#### [Work to complete]
1 – In the torpedo tubes passage below, from which terminal did the tractor unit pick up the load?
2 – List every quantity in the torpedo tubes passage below that is stated with a unit of measurement, along with what each one describes.

#### [Passage provided]
○ ○ ○
Photo of the month - March 2017
[German version]



Torpedo tubes


Photo of the month - March 2017

Figure 1  [Jaspers, Wolfgang]

This load, comprising 23.5 tonnes of bundled steel tubes or pipes arrived from Italy as an intermodal consignment and was picked up by the tractor unit from the Köln-Eifeltor terminal. When questioned, the driver said that he had checked and re-tensioned the load-securing equipment, which comprised 10 2500 daN belts with an STF of 500 daN, and then set off.

On reaching the end of a tailback, the driver, clearly as a result of a lapse of concentration, had to brake sharply, causing the load to slip forwards. Figure 1 clearly shows that, for reasons of load distribution, the majority of the load had been placed in the two middle quarters of the loading bed as delineated by the stanchions. The fact that there is a rectangular piece of lumber on the loading bed with no contact to any part of the load strongly suggests that the load had originally protruded significantly into the fourth quarter of the loading bed. In fact, the bottom layer of the load is clearly in the third quarter and the top part of the load has slipped a lot further forward.
○ ○ ○
#### [Data below]
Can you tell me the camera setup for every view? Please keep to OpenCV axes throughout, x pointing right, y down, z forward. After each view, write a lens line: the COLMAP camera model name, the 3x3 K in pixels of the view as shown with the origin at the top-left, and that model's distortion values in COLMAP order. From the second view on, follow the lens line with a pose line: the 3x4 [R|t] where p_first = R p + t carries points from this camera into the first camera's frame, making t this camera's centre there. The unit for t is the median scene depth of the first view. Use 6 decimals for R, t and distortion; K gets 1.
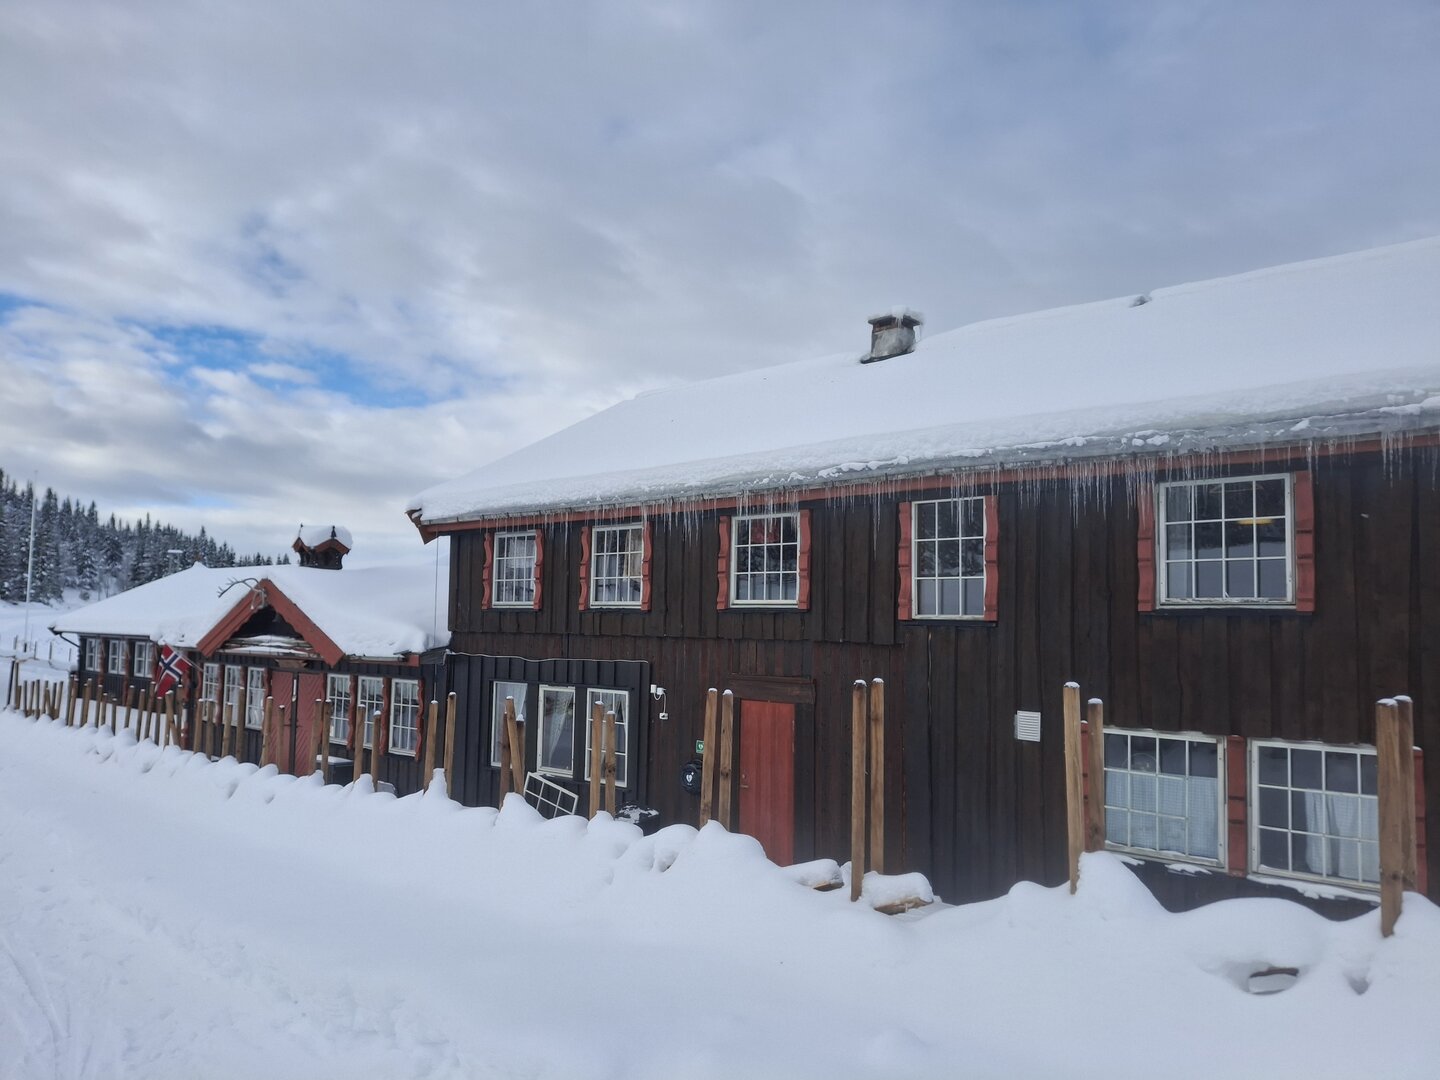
lens RADIAL K [[1060.5, 0, 718.7], [0, 1060.5, 538.9], [0, 0, 1]] dist [0.065803, -0.096927]
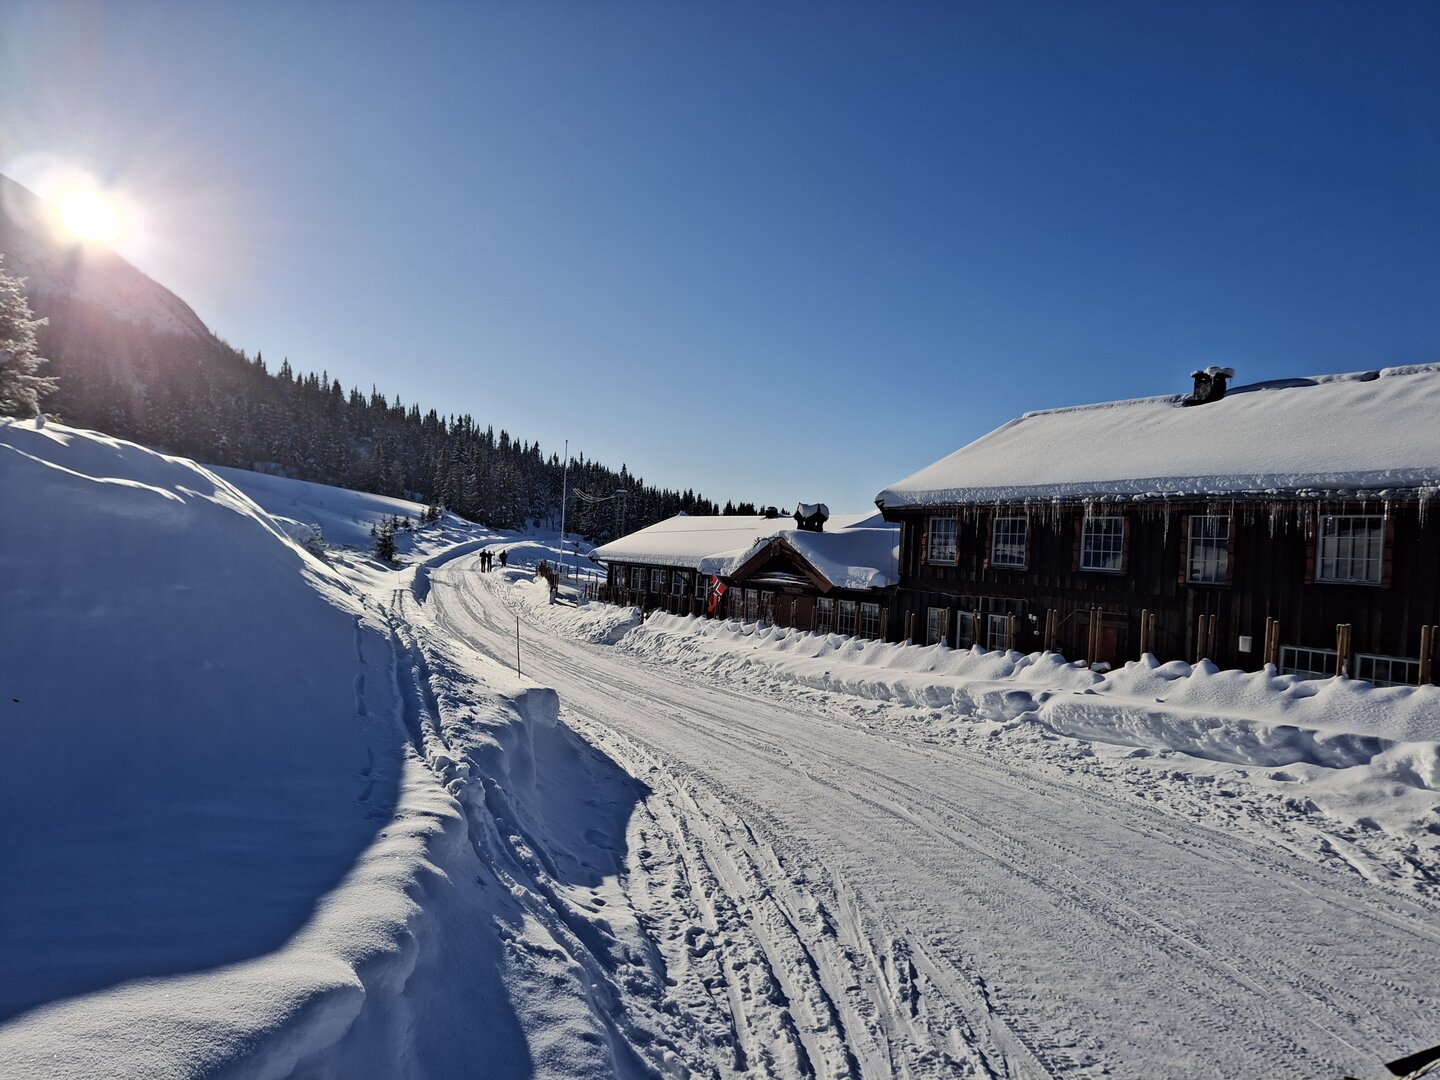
lens RADIAL K [[1060.5, 0, 715.1], [0, 1060.5, 544.1], [0, 0, 1]] dist [0.065803, -0.096927]
pose [[0.938096, 0.028370, -0.345211, 0.041653], [-0.005296, 0.997698, 0.067601, -0.070064], [0.346334, -0.061588, 0.936087, -0.624181]]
○ ○ ○
#### [Exercise responses]
1 – The Köln-Eifeltor terminal.

2 –
- 23.5 tonnes: the weight of the load of bundled steel tubes or pipes
- 2500 daN: the rating of each of the 10 belts
- 500 daN: the STF of the belts